===== Exercise material =====

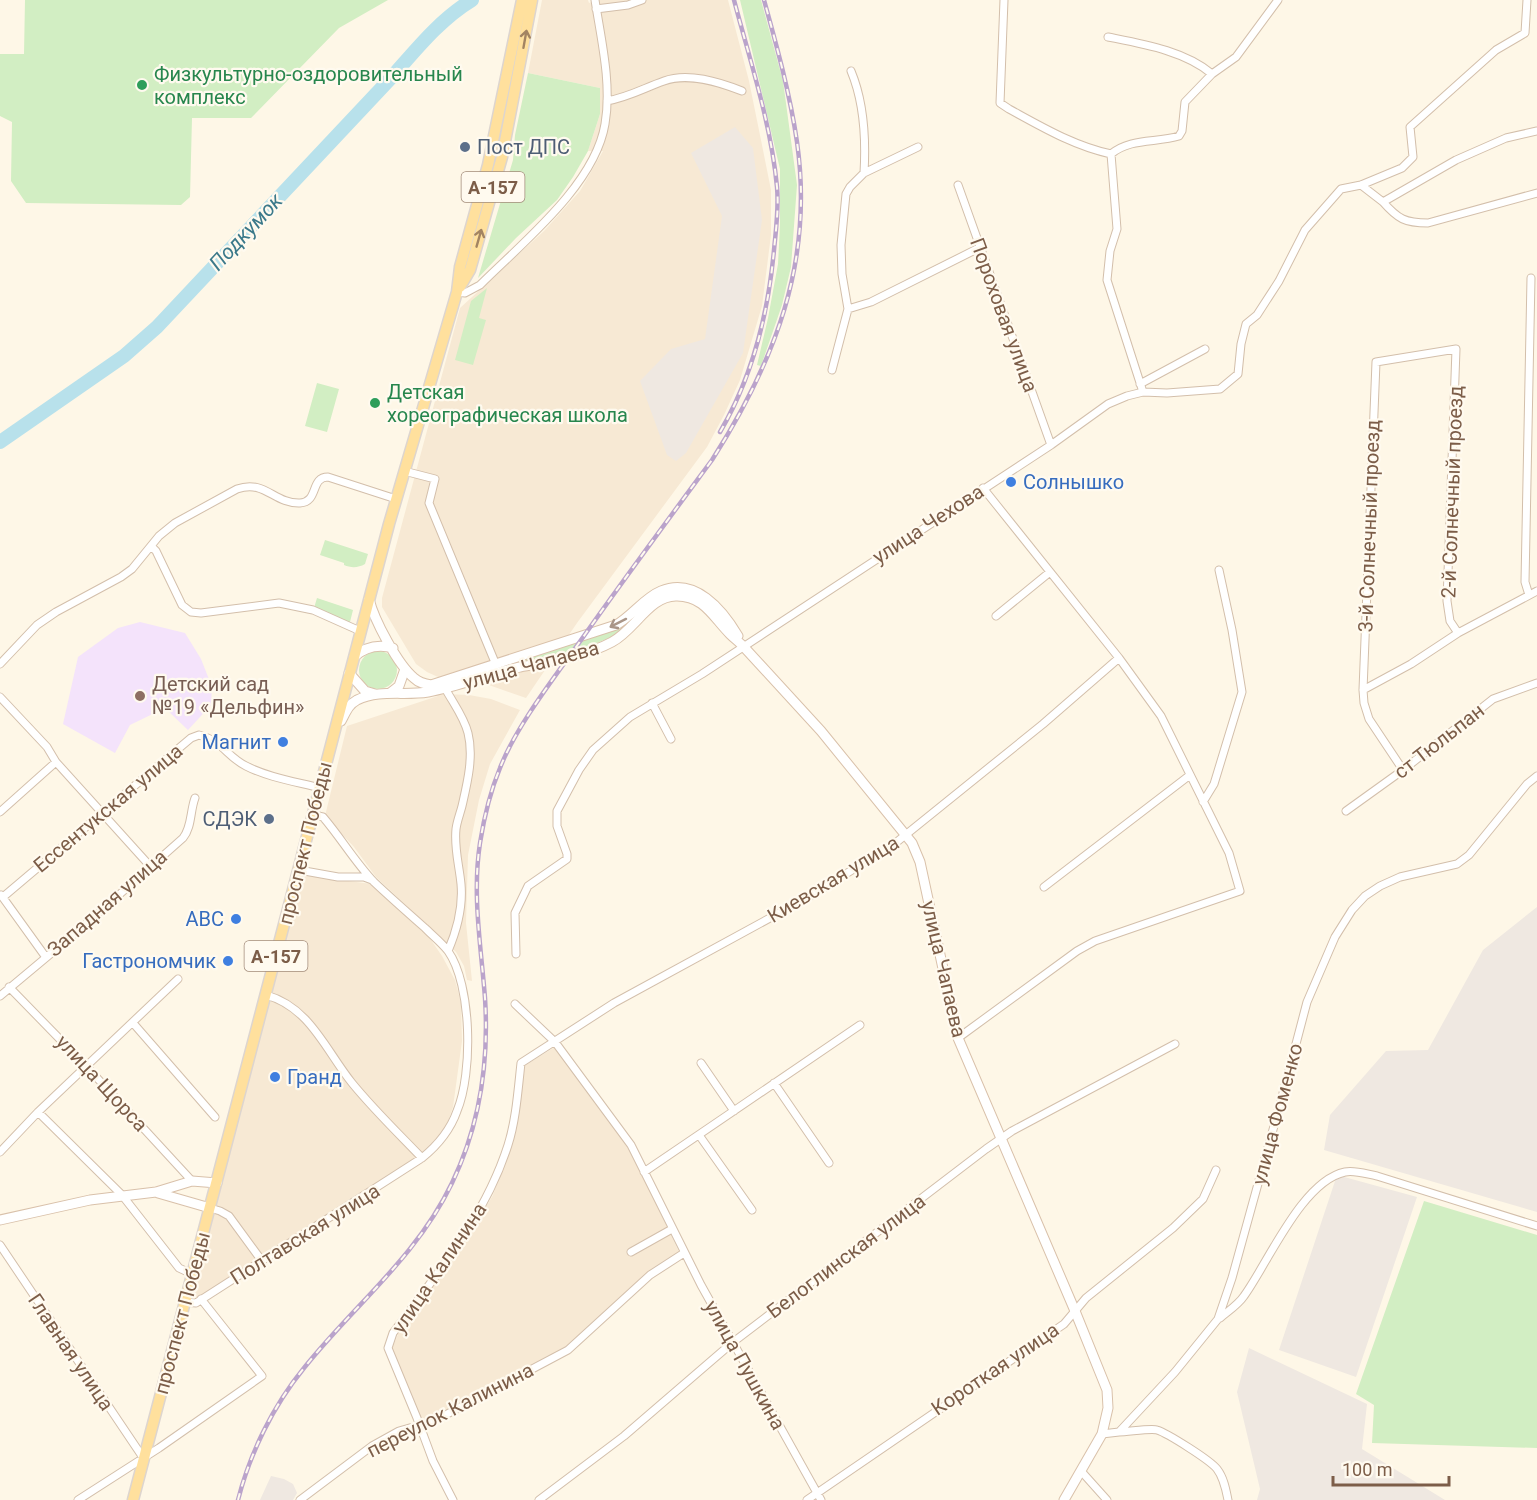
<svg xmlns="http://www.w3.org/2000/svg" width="1537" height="1500" font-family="Roboto,sans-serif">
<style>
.residential{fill:#f7e9d4}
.industrial{fill:#efe8e1}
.education{fill:#f4e3fb}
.green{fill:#d2eec3}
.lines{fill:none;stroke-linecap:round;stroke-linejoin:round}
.river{stroke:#b8e1eb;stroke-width:14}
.minor-casing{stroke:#d3bfab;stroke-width:9}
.secondary-casing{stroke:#d9c1aa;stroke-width:11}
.primary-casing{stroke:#ddd5cf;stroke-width:13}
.minor{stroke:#fff;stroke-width:7}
.secondary{stroke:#fff;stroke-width:9}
.primary{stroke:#ffe09d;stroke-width:10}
.rail-casing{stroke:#baa3cb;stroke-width:4.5}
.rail{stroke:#fffaef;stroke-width:2;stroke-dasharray:7;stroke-linecap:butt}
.oneway{stroke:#a38462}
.oneway2{stroke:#aa9688}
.leisure-dot{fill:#2e9e5b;stroke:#fffaef;stroke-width:2}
.service-dot{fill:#5c6f8a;stroke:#fffaef;stroke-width:2}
.shop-dot{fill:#3f7fe0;stroke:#fffaef;stroke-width:2}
.education-dot{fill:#8d6e63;stroke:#fffaef;stroke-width:2}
.labels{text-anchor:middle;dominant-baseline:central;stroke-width:4.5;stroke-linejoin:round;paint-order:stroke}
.shield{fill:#fffaef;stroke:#a38c7a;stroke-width:1.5}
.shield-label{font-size:18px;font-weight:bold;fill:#7c5d48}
.leisure-label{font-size:20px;fill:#27864d;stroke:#fffaef;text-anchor:start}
.service-label{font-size:20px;fill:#4e5e75;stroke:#fffaef;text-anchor:start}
.street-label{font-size:20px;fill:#7c5d48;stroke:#fffaef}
.shop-label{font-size:20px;fill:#366cbe;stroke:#fffaef;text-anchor:end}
.education-label{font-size:20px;fill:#785e54;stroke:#fffaef;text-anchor:start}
.water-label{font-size:21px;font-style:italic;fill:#3b798a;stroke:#fffaef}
</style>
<rect width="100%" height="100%" fill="#fef7e7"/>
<!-- residential -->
<path class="residential" d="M542 0H588L589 3 596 0H728L749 81 763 150 771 190V235L762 306 740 380 724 415 707 447 577 623 526 698 486 684 449 682 427 672 416 664 382 607V598L460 308 544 231 580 191 603 151H588L600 114V88L528 73Z
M444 694 469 695 491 699 520 710 490 764 479 800 468 855 466 923 472 981 467 980 464 966 456 952 376 877 354 847 325 816 347 726Z
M301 875 372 884 429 937 442 956 455 980 461 1003 462 1041 453 1107 445 1130 433 1145 412 1162 199 1298 190 1297Z
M555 1047 629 1147 679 1252 647 1274 564 1349 432 1418 422 1421 392 1349 398 1334 460 1251 493 1195 511 1144 524 1066Z"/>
<!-- industrial -->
<path class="industrial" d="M735 127 753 148 762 220 743 353 686 453 676 461 667 455 640 381 671 349 705 339 722 216 691 153Z
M1537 907V1212L1324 1150 1330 1115 1386 1051 1428 1050 1483 950Z
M1337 1175 1417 1197 1356 1377 1279 1350Z
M1249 1348 1367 1404 1362 1449 1445 1500H1257L1260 1489 1237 1392Z
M271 1476 284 1479 293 1484 297 1493 293 1500H260Z"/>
<!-- education -->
<path class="education" d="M140 622 185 633 201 659 212 687 211 705 188 730 165 708 130 725 115 753 63 724 78 657 118 628Z"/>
<!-- green -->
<path class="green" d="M25 0H388L339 28 251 118H192L190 197 181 205 26 203 11 181 12 122 0 116V54H24Z
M740 0H761L783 81 797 185 791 267 782 305 761 366 757 365 768 318 778 264 780 225V169Z
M528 73 600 88V114L588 151 573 177 557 200 516 238 478 278 513 160 515 135Z
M487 288 479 318 486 320 473 365 455 360 471 301Z
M317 383 339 389 327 432 305 426Z
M325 540 368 554 365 564C358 568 351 568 344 565V563L320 555Z
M317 598 353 610 349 626 314 608Z
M630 622 611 637 578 651 504 667 608 632Z
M359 670a19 19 0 1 1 38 0a19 19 0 1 1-38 0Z
M1424 1201 1537 1235V1448L1372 1443 1374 1405 1356 1394Z"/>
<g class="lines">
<!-- river -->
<path class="river" d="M0 442 124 356 157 327 390 79C415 51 439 20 472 0"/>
<defs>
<path id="minor" d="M1004 0 1000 103 1009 109C1042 127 1074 146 1111 154 1130 138 1156 143 1179 136L1182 131 1185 102 1212 74 1236 57 1278 0
M596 9 628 5 642 0
M1108 37C1143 44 1185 51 1212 74
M607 101C629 97 644 88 664 81 688 72 719 82 742 91
M1111 154 1117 229 1110 251 1107 280 1143 392
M864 173 918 147
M958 185 1051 445
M1361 185 1383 202 1456 160 1506 138 1537 131
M1383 202C1398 219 1405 223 1428 223L1537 193
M457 292 465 293 480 285C522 243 595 185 605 124 612 84 601 39 595 0
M848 309 871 302 979 248
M832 370 848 309 842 274 841 245 846 194 850 187 864 173C866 139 864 102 851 71
M1140 384 1205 349
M404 471 435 479 429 503 494 660
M152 547 156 551 182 605 191 612 201 613 279 603 313 610 360 631
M1529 595 1525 582 1531 278
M996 616 1050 572
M0 664 37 625 56 612 121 577 132 569 159 536 175 523 237 489C265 479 274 504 300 503 319 502 310 477 328 477L396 499
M445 688C453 703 464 717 468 733 474 757 467 784 462 806 460 814 457 821 456 829 454 848 459 864 461 884 463 906 457 930 448 951
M1363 690 1411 664 1458 633 1537 591
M0 697 47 747 56 762 150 866
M652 703 671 739
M1403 770 1369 719 1364 703 1363 690 1376 362 1456 349 1447 601 1450 621 1458 633
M1203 802 1214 784 1242 692 1232 630 1219 570
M1346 811 1403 770 1493 699 1537 683
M0 812 56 762
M299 870 338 877H364L372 880
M1044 887 1190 775
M1 895 45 956
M3 897 191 738 199 735C223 741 226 756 246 766 267 777 297 782 320 788
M516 954 515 913 528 886 567 859V854L557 826V811L579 770 593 750 630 717 702 674 1051 445 1108 404 1127 396 1143 392 1167 393 1220 389 1238 374 1241 344 1246 324 1257 315 1279 281 1305 230 1341 189 1361 185 1402 168 1413 157 1410 127 1496 50 1525 33 1527 0
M9 987 87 1067 192 1181
M266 995C310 1007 326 1051 352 1083 374 1110 399 1134 422 1158
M0 996 85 925 183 838C192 827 190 811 195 798
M515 1004 555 1042 631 1145 701 1285 821 1500
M133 1023 215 1117
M958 1038 1077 951 1095 941 1240 891 1229 853 1161 716 1119 658 983 488
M701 1063 734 1111
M774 1083 829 1163
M38 1112 122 1195 179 1268 192 1274
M699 1135 752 1210
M0 1152 38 1112 178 979
M644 1172 860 1025
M210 1208 220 1211 229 1216 262 1261
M0 1245 144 1459
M631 1252 672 1229
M185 1302 196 1303 422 1158C438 1145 450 1131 457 1111 473 1073 472 985 448 951 442 943 432 935 425 928 408 913 391 898 374 882 355 862 341 838 323 817L313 815
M1220 1318C1228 1311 1238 1305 1244 1296 1268 1263 1302 1181 1345 1172 1355 1170 1366 1174 1377 1176L1537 1226
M1119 1432C1128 1432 1151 1428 1157 1430 1167 1433 1210 1460 1217 1469 1224 1478 1226 1490 1228 1500
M1102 1434 1119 1432 1175 1372 1218 1319 1232 1278 1282 1097 1307 1002 1335 937 1352 910 1365 896 1380 886 1400 877 1457 864 1469 855 1527 784 1537 776
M1081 1471 1107 1500
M78 1500 159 1448 262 1376 201 1299
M300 1500 372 1446 399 1431 434 1421 568 1350 650 1275 684 1253
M453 1500 433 1461 417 1418 388 1348 393 1333C437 1274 485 1217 508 1145 516 1120 518 1090 521 1063L614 1003 814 894 898 841 1043 724 1119 658
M539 1500 624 1436 732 1343 986 1149 1012 1131 1175 1044
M807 1500 1064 1324 1086 1298 1173 1228 1203 1199 1216 1170"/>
<path id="secondary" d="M369 599C374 620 398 665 414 678 419 683 425 684 431 685L616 625C632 616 644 598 661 591 695 577 722 609 738 636
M354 657C365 647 378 644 393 648
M349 673 365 691 375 694
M390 693 399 686 405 669
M341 721C346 712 348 705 357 700 380 689 404 696 428 692 459 686 489 674 520 667 551 661 584 657 612 642 635 630 650 595 677 596 704 596 713 617 730 634 734 638 739 642 743 646L821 731 912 843 920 862 958 1038 1075 1311 1107 1390 1108 1408 1102 1434 1064 1500
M158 1193 210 1208
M0 1220 90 1200 156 1192 192 1181 217 1183"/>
<path id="primary" d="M460 287 470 270 502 157 532 0
M133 1500 389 524 457 292 460 267 488 165 522 0"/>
</defs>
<!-- minor casing -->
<use href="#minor" class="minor-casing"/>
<!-- secondary casing -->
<use href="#secondary" class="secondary-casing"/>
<!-- primary casing -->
<use href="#primary" class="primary-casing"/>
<!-- minor -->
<use href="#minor" class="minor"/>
<!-- secondary -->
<use href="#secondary" class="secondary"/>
<!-- primary -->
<use href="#primary" class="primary"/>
<defs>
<path id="rail" d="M720 432C753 376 768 315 774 250 776 229 779 208 777 187 771 123 750 61 734 0
M238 1500C250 1453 273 1406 304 1368 355 1304 416 1258 452 1183 480 1125 489 1061 485 998 481 946 472 895 480 843 484 818 490 792 500 768 517 724 558 673 586 633 627 575 670 517 712 460 775 361 814 262 797 142 790 94 777 47 764 0"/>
</defs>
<!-- rail casing -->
<use href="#rail" class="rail-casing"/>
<!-- rail -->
<use href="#rail" class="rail"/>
</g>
<!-- one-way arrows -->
<defs><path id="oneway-shaft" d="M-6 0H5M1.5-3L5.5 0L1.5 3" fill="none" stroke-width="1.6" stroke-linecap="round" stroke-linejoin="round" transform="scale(1.5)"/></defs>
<g class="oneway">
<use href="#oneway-shaft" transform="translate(525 39) rotate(-80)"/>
<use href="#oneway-shaft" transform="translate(479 238) rotate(-74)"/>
</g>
<use class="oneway2" href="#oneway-shaft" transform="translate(618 623) rotate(153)"/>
<!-- markers -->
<g class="leisure-dot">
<circle cx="142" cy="85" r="6"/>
<circle cx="375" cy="403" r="6"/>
</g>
<g class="service-dot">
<circle cx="465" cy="147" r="6"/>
<circle cx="269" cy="819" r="6"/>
</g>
<g class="shop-dot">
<circle cx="1011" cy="482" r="6"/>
<circle cx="283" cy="742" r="6"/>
<circle cx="236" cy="919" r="6"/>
<circle cx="228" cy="961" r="6"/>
<circle cx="275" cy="1077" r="6"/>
</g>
<circle class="education-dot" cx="140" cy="696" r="6"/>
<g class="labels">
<!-- shield labels -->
<g class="shield">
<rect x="461.5" y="172" width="63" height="30" rx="4.5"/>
<rect x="244.5" y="941" width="63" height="30" rx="4.5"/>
</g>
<g class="shield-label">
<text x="493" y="187">А-157</text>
<text x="276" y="956">А-157</text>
</g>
<!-- leisure labels -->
<g class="leisure-label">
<text x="154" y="74">Физкультурно-оздоровительный<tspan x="154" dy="23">комплекс</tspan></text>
<text x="387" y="392">Детская<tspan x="387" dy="23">хореографическая школа</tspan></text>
</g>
<!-- service labels -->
<g class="service-label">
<text x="477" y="147">Пост ДПС</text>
<text x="257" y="819" text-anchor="end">СДЭК</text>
</g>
<!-- street labels -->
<g class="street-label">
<text transform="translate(1004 315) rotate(70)">Пороховая улица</text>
<text transform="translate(1452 492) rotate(-88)">2-й Солнечный проезд</text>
<text transform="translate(928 524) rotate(-33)">улица Чехова</text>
<text transform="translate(1369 526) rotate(-88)">3-й Солнечный проезд</text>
<text transform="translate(531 665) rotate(-15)">улица Чапаева</text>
<text transform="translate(1439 741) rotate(-38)">ст Тюльпан</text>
<text transform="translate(108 808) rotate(-40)">Ессентукская улица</text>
<text transform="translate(305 843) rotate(-76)">проспект Победы</text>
<text transform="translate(833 879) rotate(-31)">Киевская улица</text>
<text transform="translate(107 903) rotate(-41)">Западная улица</text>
<text transform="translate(944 969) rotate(77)">улица Чапаева</text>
<text transform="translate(102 1083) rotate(47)">улица Щорса</text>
<text transform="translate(1277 1114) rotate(-75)">улица Фоменко</text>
<text transform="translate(305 1234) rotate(-32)">Полтавская улица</text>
<text transform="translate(846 1256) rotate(-37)">Белоглинская улица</text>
<text transform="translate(439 1268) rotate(-56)">улица Калинина</text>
<text transform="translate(182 1313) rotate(-75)">проспект Победы</text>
<text transform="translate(71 1352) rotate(56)">Главная улица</text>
<text transform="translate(745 1365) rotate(61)">улица Пушкина</text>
<text transform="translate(995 1369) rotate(-34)">Короткая улица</text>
<text transform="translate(450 1410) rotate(-27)">переулок Калинина</text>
</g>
<!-- shop labels -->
<g class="shop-label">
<text x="1023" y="482" text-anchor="start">Солнышко</text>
<text x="271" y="742">Магнит</text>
<text x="224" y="919">ABC</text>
<text x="216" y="961">Гастрономчик</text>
<text x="287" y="1077" text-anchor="start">Гранд</text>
</g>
<!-- education labels -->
<g class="education-label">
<text x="152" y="684">Детский сад<tspan x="152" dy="23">№19 «Дельфин»</tspan></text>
</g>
<!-- water labels -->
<g class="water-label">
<text transform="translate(246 232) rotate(-47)">Подкумок</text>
</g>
</g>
<!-- scale -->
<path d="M1333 1476v9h116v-9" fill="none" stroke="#7c5d48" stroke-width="3"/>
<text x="1342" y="1476" font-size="18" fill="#7c5d48" stroke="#fffaef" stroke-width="4.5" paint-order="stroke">100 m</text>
</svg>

=====

Task> Looking at the data above, write out exactly the lines that start at the one containing "M555 1047 629" and end at the one containing "M848 309 871 302 979 248"; include both and nothing beyond.

Final answer>
M555 1047 629 1147 679 1252 647 1274 564 1349 432 1418 422 1421 392 1349 398 1334 460 1251 493 1195 511 1144 524 1066Z"/>
<!-- industrial -->
<path class="industrial" d="M735 127 753 148 762 220 743 353 686 453 676 461 667 455 640 381 671 349 705 339 722 216 691 153Z
M1537 907V1212L1324 1150 1330 1115 1386 1051 1428 1050 1483 950Z
M1337 1175 1417 1197 1356 1377 1279 1350Z
M1249 1348 1367 1404 1362 1449 1445 1500H1257L1260 1489 1237 1392Z
M271 1476 284 1479 293 1484 297 1493 293 1500H260Z"/>
<!-- education -->
<path class="education" d="M140 622 185 633 201 659 212 687 211 705 188 730 165 708 130 725 115 753 63 724 78 657 118 628Z"/>
<!-- green -->
<path class="green" d="M25 0H388L339 28 251 118H192L190 197 181 205 26 203 11 181 12 122 0 116V54H24Z
M740 0H761L783 81 797 185 791 267 782 305 761 366 757 365 768 318 778 264 780 225V169Z
M528 73 600 88V114L588 151 573 177 557 200 516 238 478 278 513 160 515 135Z
M487 288 479 318 486 320 473 365 455 360 471 301Z
M317 383 339 389 327 432 305 426Z
M325 540 368 554 365 564C358 568 351 568 344 565V563L320 555Z
M317 598 353 610 349 626 314 608Z
M630 622 611 637 578 651 504 667 608 632Z
M359 670a19 19 0 1 1 38 0a19 19 0 1 1-38 0Z
M1424 1201 1537 1235V1448L1372 1443 1374 1405 1356 1394Z"/>
<g class="lines">
<!-- river -->
<path class="river" d="M0 442 124 356 157 327 390 79C415 51 439 20 472 0"/>
<defs>
<path id="minor" d="M1004 0 1000 103 1009 109C1042 127 1074 146 1111 154 1130 138 1156 143 1179 136L1182 131 1185 102 1212 74 1236 57 1278 0
M596 9 628 5 642 0
M1108 37C1143 44 1185 51 1212 74
M607 101C629 97 644 88 664 81 688 72 719 82 742 91
M1111 154 1117 229 1110 251 1107 280 1143 392
M864 173 918 147
M958 185 1051 445
M1361 185 1383 202 1456 160 1506 138 1537 131
M1383 202C1398 219 1405 223 1428 223L1537 193
M457 292 465 293 480 285C522 243 595 185 605 124 612 84 601 39 595 0
M848 309 871 302 979 248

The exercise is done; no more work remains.